___ EXTRACT ___

Sun, Sep 02, 2018 - Page 8 News List

Taiwan in Time: The former president’s reversal

Lee Teng-hui adhered to the KMT’s pro-unification, one-China stance during much of his political career, but his attitude started to change in the 1990s, finally breaking ties with the party in 2001 and leading the 2003 march to change the country’s name to Taiwan

By Han Cheung  /  Staff reporter

Former president Lee Teng-hui participates in the Sept. 6, 2003 march to rectify Taiwan’s name.

Photo: Lin Cheng-Kun, Taipei Times

Sept. 3 to Sept. 9

More than 100,000 marchers convened in front of the Presidential Office on Sept. 6, 2003 as former president Lee Teng-hui (李登輝), who just had heart surgery a month earlier, addressed the masses.

“During my 12 years as president, I’ve faced many obstacles in my quest for Taiwanese democracy. This has led me to deeply feel that our country is not a normal country … Taiwan has often been influenced by foreign powers ... leaving our people unable to decide the path we want to take,” he said.

Lee then mentions his “Republic of China on Taiwan” term, which he first brought up in 1995 at a lecture at his alma mater Cornell University. It was the first time a government official publicly referred to the country as anything other than the Republic of China.

___ PROVIDED MATERIAL ___

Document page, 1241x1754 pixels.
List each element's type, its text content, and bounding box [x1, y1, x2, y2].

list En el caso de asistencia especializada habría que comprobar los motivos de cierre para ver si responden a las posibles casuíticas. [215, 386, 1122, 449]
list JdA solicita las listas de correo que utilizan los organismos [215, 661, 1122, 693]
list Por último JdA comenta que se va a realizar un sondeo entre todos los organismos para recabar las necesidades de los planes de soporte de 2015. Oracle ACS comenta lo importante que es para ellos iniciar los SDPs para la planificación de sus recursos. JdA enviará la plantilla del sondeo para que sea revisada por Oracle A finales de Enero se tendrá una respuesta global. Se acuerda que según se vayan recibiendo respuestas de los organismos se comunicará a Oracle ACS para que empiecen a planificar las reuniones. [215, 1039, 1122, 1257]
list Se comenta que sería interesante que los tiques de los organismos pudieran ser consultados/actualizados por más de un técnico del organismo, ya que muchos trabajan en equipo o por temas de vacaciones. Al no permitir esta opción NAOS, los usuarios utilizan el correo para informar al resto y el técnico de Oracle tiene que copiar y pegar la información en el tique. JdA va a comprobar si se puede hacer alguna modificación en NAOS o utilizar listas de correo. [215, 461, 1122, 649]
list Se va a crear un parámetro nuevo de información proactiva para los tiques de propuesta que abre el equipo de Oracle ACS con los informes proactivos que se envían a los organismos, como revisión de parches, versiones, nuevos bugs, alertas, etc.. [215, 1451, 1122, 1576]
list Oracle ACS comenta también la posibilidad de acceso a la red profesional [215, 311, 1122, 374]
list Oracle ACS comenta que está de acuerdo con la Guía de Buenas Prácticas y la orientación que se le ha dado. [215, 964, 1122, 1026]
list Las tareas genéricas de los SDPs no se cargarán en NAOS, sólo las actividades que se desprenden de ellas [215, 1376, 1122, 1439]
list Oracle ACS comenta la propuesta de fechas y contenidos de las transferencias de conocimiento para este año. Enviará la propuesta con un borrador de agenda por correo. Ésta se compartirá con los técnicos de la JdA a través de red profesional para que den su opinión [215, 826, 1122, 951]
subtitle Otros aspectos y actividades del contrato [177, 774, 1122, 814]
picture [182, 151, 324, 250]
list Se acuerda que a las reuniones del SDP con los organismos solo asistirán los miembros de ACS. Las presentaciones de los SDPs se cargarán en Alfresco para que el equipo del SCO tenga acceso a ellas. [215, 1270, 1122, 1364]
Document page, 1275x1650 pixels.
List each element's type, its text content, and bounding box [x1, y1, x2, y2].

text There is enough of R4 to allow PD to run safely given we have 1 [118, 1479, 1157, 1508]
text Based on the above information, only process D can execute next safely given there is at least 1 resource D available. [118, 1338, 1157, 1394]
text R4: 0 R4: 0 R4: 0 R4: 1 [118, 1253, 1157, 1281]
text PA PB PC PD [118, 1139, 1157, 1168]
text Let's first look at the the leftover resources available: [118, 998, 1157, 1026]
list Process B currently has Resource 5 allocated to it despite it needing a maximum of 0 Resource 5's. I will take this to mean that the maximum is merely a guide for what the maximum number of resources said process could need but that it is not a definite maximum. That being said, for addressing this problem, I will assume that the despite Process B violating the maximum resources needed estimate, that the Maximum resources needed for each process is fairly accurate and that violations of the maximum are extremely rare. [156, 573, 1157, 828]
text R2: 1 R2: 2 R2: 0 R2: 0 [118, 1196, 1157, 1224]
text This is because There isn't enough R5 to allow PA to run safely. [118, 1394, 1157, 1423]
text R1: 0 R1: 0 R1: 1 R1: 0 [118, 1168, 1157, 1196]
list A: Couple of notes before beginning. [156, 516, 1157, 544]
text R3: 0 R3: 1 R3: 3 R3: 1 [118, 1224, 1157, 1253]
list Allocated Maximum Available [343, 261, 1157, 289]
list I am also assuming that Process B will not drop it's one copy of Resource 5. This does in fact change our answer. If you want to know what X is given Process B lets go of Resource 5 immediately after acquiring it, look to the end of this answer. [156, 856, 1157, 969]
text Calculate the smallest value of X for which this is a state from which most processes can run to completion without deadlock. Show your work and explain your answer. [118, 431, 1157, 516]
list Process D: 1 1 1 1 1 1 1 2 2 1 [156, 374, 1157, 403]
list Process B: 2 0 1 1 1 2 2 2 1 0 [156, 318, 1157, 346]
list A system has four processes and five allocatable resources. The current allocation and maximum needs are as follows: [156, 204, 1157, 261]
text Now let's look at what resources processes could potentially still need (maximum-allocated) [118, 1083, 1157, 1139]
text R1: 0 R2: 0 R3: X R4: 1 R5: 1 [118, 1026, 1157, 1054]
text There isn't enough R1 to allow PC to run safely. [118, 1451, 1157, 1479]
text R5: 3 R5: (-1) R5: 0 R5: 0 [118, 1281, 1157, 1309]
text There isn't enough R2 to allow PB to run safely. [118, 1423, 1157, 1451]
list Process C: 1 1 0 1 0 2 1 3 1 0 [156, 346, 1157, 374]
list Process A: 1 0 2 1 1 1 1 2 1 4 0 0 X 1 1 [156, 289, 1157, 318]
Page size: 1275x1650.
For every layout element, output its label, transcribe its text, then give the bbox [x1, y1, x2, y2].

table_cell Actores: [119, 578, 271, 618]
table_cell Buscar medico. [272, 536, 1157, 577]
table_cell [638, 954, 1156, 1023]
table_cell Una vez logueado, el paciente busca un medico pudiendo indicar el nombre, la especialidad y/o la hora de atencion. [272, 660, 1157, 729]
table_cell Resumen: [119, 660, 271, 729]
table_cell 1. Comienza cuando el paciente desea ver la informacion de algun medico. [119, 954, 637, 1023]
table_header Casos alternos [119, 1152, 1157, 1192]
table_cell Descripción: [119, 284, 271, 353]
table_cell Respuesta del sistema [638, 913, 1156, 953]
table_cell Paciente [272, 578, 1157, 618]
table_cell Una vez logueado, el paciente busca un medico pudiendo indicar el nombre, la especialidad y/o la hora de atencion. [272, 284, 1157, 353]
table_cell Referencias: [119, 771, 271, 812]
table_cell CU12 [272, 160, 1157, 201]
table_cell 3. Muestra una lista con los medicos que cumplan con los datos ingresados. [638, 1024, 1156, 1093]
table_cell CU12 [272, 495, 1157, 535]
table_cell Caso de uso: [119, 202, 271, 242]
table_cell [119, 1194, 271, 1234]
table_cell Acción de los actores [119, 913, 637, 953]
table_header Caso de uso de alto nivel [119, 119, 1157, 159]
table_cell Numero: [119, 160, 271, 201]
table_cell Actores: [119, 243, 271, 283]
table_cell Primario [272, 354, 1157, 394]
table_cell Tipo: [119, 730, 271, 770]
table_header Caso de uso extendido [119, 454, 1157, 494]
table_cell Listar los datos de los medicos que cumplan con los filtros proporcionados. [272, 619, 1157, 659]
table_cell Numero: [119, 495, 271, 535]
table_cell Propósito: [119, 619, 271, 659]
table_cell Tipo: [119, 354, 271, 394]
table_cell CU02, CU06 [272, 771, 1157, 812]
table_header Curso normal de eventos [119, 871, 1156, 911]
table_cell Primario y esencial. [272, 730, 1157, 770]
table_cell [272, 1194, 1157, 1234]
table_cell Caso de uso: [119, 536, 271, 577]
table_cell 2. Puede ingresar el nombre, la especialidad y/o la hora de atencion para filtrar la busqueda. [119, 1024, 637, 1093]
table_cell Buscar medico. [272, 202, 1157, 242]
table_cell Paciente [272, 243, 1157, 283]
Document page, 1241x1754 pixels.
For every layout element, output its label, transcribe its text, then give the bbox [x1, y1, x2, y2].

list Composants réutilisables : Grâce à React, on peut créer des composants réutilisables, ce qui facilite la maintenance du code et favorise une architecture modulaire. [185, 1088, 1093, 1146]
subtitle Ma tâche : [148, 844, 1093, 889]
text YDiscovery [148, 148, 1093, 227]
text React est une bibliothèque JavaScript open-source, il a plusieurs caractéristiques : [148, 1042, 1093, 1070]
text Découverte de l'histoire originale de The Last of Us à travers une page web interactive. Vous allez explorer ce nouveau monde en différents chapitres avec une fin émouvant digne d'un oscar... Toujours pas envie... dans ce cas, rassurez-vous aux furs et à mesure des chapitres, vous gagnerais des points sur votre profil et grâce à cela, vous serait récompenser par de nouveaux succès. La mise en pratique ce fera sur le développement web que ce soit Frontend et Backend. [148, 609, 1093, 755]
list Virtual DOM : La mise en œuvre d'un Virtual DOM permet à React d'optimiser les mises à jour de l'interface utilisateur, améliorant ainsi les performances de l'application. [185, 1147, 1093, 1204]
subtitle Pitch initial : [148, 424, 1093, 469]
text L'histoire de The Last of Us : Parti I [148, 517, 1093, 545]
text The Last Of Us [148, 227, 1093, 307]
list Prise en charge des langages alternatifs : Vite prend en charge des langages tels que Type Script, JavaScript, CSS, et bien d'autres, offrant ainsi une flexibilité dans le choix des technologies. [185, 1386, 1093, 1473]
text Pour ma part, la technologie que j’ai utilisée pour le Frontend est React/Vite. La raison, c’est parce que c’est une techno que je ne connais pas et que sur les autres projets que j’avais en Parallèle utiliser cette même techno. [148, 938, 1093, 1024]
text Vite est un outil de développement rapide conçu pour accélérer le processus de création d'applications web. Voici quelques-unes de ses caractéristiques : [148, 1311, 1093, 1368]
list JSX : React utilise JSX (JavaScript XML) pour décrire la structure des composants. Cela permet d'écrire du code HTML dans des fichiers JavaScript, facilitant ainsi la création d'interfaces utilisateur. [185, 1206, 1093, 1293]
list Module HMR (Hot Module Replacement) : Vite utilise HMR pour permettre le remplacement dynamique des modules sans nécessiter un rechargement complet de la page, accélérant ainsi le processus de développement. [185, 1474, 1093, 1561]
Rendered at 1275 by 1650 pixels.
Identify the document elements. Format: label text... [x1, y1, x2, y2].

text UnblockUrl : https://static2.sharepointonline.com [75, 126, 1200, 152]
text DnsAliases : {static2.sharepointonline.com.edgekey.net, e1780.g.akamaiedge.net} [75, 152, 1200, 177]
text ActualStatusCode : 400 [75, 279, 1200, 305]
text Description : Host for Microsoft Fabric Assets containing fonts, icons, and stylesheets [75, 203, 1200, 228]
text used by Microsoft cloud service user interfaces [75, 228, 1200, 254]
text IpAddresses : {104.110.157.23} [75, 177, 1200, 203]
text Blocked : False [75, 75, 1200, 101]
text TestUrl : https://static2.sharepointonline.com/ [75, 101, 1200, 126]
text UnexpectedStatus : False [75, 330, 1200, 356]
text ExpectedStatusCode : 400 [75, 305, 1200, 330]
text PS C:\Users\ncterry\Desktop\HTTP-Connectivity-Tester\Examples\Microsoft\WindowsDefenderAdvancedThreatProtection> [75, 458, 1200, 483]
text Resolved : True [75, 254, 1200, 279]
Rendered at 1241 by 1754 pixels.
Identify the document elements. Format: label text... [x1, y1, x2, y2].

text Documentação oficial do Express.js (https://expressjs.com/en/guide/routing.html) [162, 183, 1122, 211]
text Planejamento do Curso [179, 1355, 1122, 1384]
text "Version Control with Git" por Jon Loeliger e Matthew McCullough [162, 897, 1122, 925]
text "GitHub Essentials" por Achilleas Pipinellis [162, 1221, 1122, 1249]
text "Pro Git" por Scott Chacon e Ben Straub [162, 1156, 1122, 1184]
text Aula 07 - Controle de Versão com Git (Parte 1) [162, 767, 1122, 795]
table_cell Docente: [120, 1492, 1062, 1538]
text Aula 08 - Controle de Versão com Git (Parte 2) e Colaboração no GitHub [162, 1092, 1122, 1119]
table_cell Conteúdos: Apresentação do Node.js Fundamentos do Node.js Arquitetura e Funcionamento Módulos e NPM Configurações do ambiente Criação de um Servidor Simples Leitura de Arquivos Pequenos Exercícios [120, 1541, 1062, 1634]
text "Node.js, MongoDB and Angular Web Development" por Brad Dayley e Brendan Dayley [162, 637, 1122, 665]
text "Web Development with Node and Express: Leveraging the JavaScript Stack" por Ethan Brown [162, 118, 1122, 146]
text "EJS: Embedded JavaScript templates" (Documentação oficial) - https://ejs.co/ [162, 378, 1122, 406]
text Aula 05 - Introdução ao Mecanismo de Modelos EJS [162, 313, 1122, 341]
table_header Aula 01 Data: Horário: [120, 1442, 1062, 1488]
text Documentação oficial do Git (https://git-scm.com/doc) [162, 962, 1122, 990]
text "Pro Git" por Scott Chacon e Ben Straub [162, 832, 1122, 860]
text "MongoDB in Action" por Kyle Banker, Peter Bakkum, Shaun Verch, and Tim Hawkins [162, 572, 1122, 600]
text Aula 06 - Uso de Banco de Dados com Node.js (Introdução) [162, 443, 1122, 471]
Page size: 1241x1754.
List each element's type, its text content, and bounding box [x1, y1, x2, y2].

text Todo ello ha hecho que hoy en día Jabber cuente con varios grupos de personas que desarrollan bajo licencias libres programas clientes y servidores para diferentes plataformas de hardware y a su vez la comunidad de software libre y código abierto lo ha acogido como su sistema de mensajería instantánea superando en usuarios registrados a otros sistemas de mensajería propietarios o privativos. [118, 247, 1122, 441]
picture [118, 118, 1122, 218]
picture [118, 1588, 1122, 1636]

___

• _DIRECTIONS FOR THIS TASK_:
In the article on Lee Teng-hui's reversal, where did Lee first use the term "Republic of China on Taiwan"? The rows aren't needed for this.

• _SOLVED EXERCISE_:
At a 1995 lecture at his alma mater, Cornell University.